Kamu-Sen Başkanı Mehmet Özkardaş yaptığı yazılı açıklamada, Sendika yönetim kurulunun görüşlerini maddeler halinde şu şekilde açıkladı:

“1.Su, Kıbrıs Türk halkı için olduğu kadar, adanın tümü için hayati öneme haiz olup, ‘barış suyu’ olabilir;

2.Türkiye'den gelip, ülkemizde yapılan arıtma tesisine girişe kadar olan suyun yönetimi Türkiye'ye, arıtma tesisinden sonraki suyun yönetimi ise ülkemize ait olmalıdır.

3.Su gibi, stratejik, kıt bulunan ve yerine ikamesi olmayan bir içeceğin özelleştirilmesine karşıyız.
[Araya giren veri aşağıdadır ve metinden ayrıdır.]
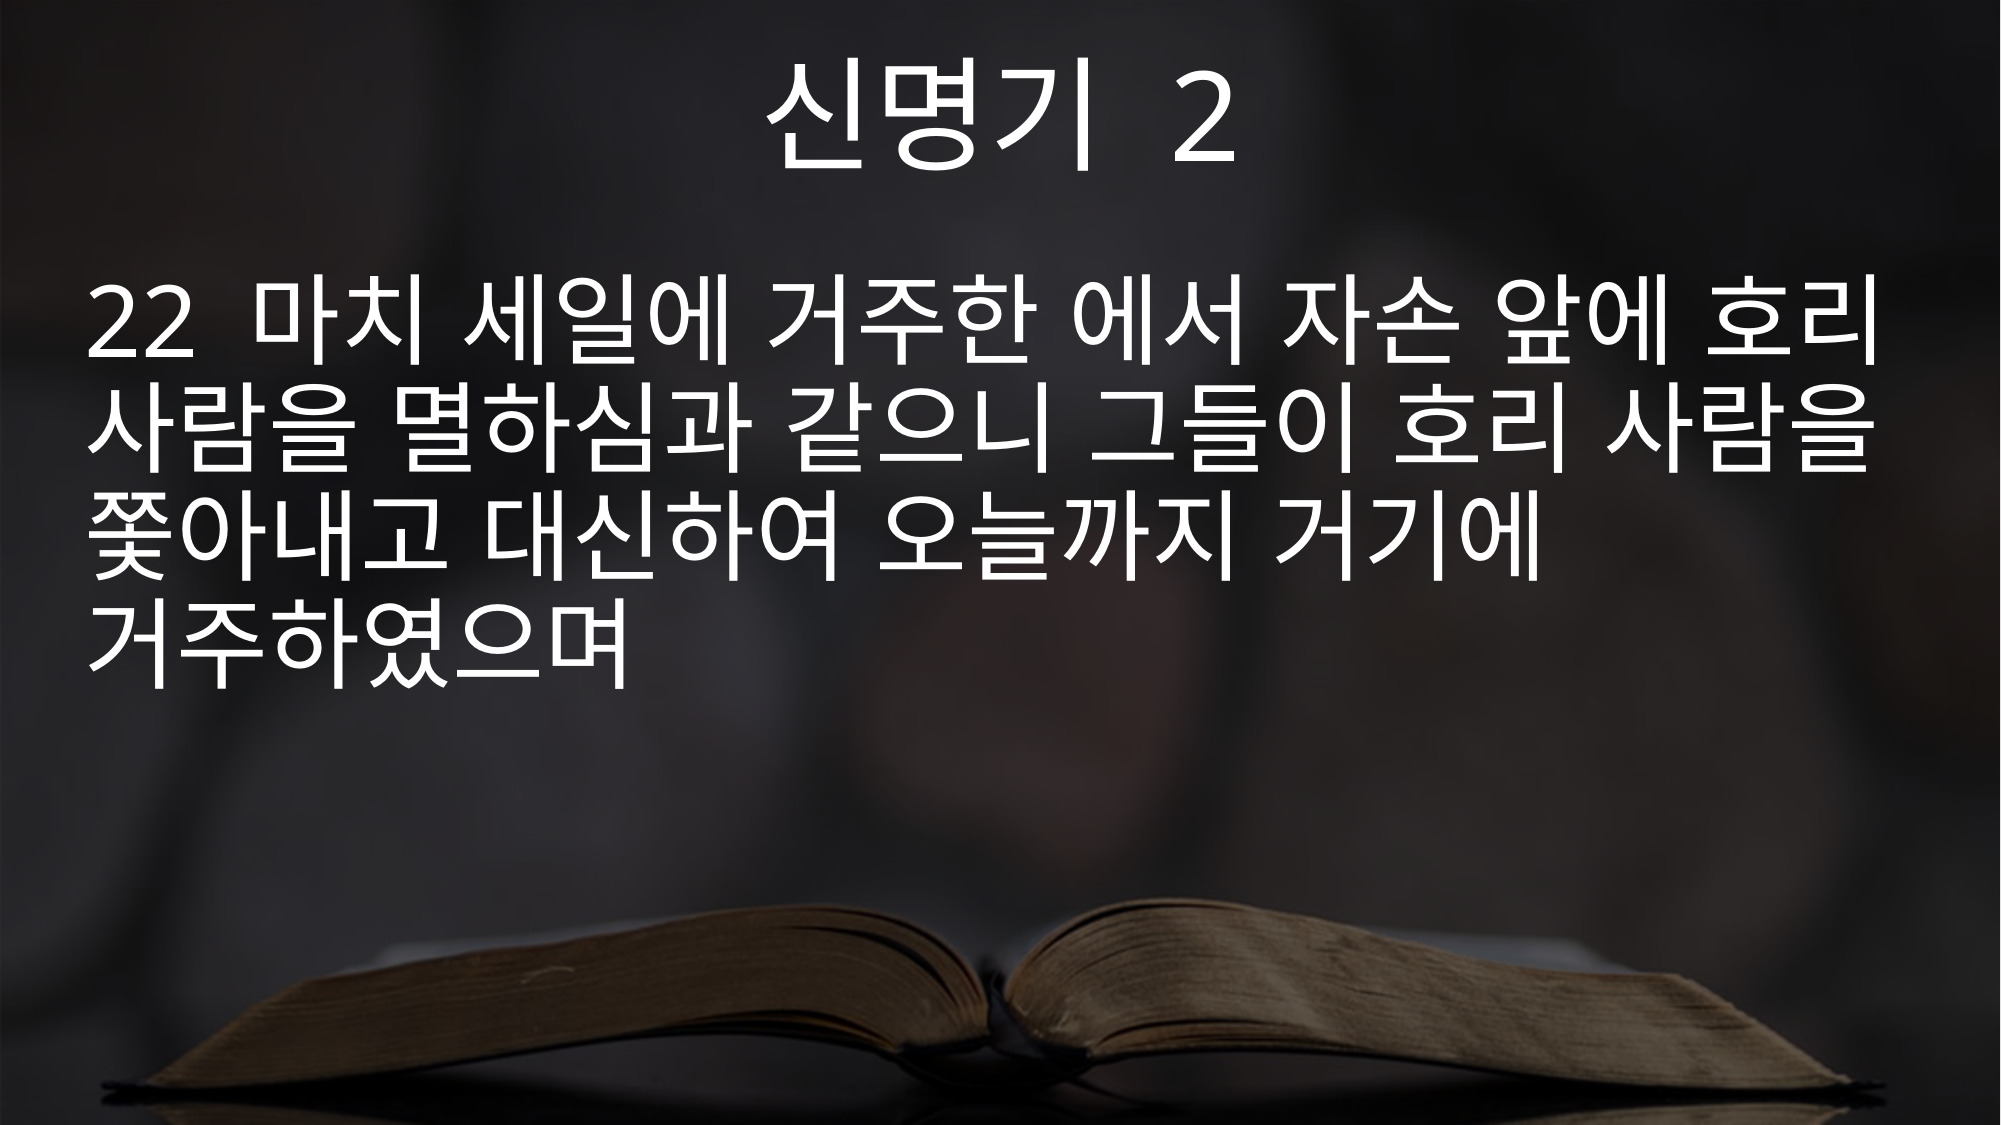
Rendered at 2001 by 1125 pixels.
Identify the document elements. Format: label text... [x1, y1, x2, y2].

4.Suyun yönetimi ile ilgili mutlaka bir, ‘Su yönetim Yasası’ yapılarak, suyun nasıl yönetileceği, yönetiminin nasıl oluşacağı, hesap verebilirliği, denetiminin nasıl ve ne şekilde olacağı, istihdam sayısı ve şekli, suyun maliyeti, yeraltı sularının kontrolü, kullanımı vs. çok iyi şekilde hazırlanarak hayata geçirilmelidir.

5. Belediyelerimizin suyu yönetmesine olumlu bakmakla birlikte, belediyelerin mevcut mali ve idari yapılarıyla bunu nasıl yapacaklarının açıklanması gerekir ve somut yasal değişikliklerin de yapılması gerekir.”
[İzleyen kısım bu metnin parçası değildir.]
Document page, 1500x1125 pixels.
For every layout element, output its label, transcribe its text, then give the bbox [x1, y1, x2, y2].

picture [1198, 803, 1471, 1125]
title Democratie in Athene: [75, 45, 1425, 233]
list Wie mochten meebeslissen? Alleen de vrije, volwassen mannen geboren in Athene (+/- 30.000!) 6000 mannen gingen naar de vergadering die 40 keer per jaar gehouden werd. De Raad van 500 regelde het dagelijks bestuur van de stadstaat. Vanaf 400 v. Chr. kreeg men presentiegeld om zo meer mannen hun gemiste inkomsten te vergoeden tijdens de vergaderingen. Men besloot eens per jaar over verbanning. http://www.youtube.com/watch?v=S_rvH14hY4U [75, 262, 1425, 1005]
Özkardaş, hemen tüm belediyelerin İhtiyat Sandığı’na, Sosyal Sigortalar’a, Kıb-Tek'e  ve bazı bankalara büyük miktarlarda borçları bulunduğunu, istihdamlarının fazla olduğunu  ve doğru dürüst hizmet verememekte olduklarını öne sürdü.

“Bizim ve halkımızın büyük çoğunluğunun endişesi de, belediyelerin mevcut bu popülist yapıları, partizanlıkları ve içinde bulundukları batık mali durumlarıyla bu işi nasıl yapacaklarıdır” diyen Özkardaş, endişelerini giderecek yasal ve yapısal değişiklikler yapılacaksa  suyun belediyelerce yönetimine destek vereceklerini kaydetti.
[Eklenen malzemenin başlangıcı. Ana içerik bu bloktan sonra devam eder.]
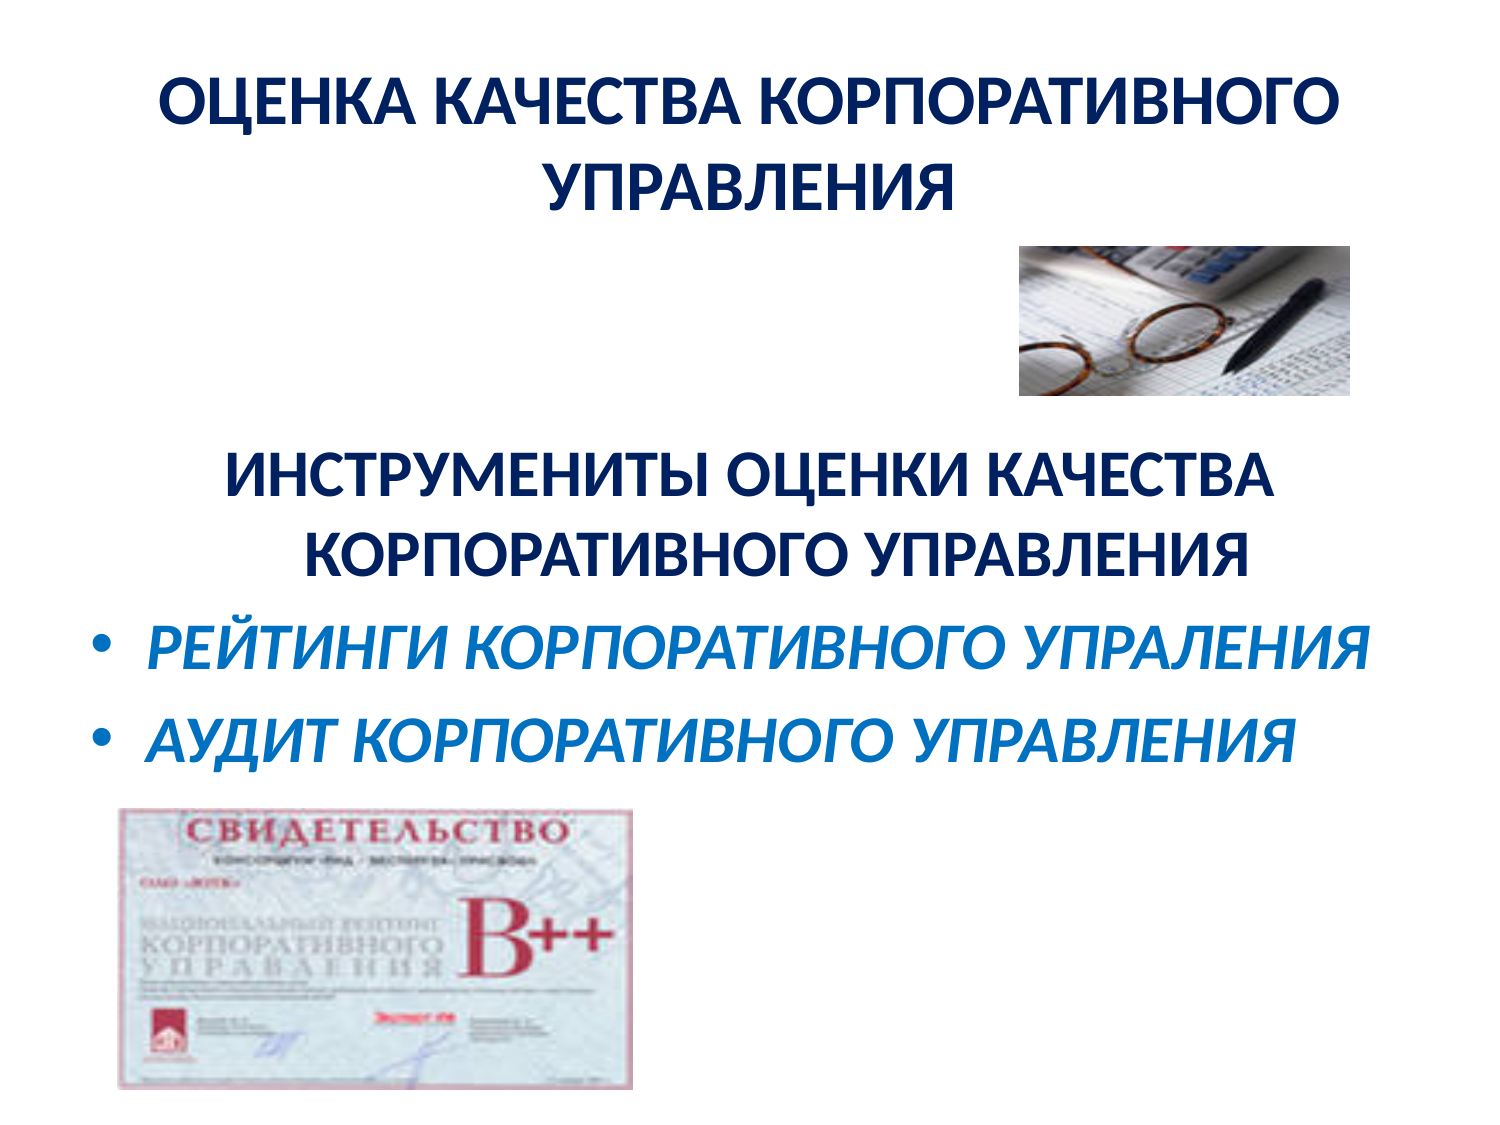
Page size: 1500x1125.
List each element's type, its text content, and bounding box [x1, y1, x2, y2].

picture [116, 808, 633, 1091]
list ИНСТРУМЕНИТЫ ОЦЕНКИ КАЧЕСТВА КОРПОРАТИВНОГО УПРАВЛЕНИЯ РЕЙТИНГИ КОРПОРАТИВНОГО УПРАЛЕНИЯ АУДИТ КОРПОРАТИВНОГО УПРАВЛЕНИЯ [75, 421, 1425, 891]
picture [1019, 245, 1351, 397]
title ОЦЕНКА КАЧЕСТВА КОРПОРАТИВНОГО УПРАВЛЕНИЯ [75, 45, 1425, 233]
Özkardaş, belediyelerin suyun yönetimini, şirket kurarak değil kooperatifleşerek yapmayı da düşünmeleri gerektiğini belirtti.

Özkardaş, hayati öneme  sahip olan ve ülkenin kaderini değiştirecek su üzerinden husumet ve kavga çıkartmak yerine, hükümet yetkililerinin muhataplarıyla görüşerek, imzalanmış olan ancak, bir maddesinde de; "Taraflar karşılıklı mutabakat sağlayarak bu maddelerde değişiklikler yapabilir" ifadesinden yola çıkarak, halkın hassasiyetleri doğrultusunda değişiklikler yapabileceklerini ifade etti.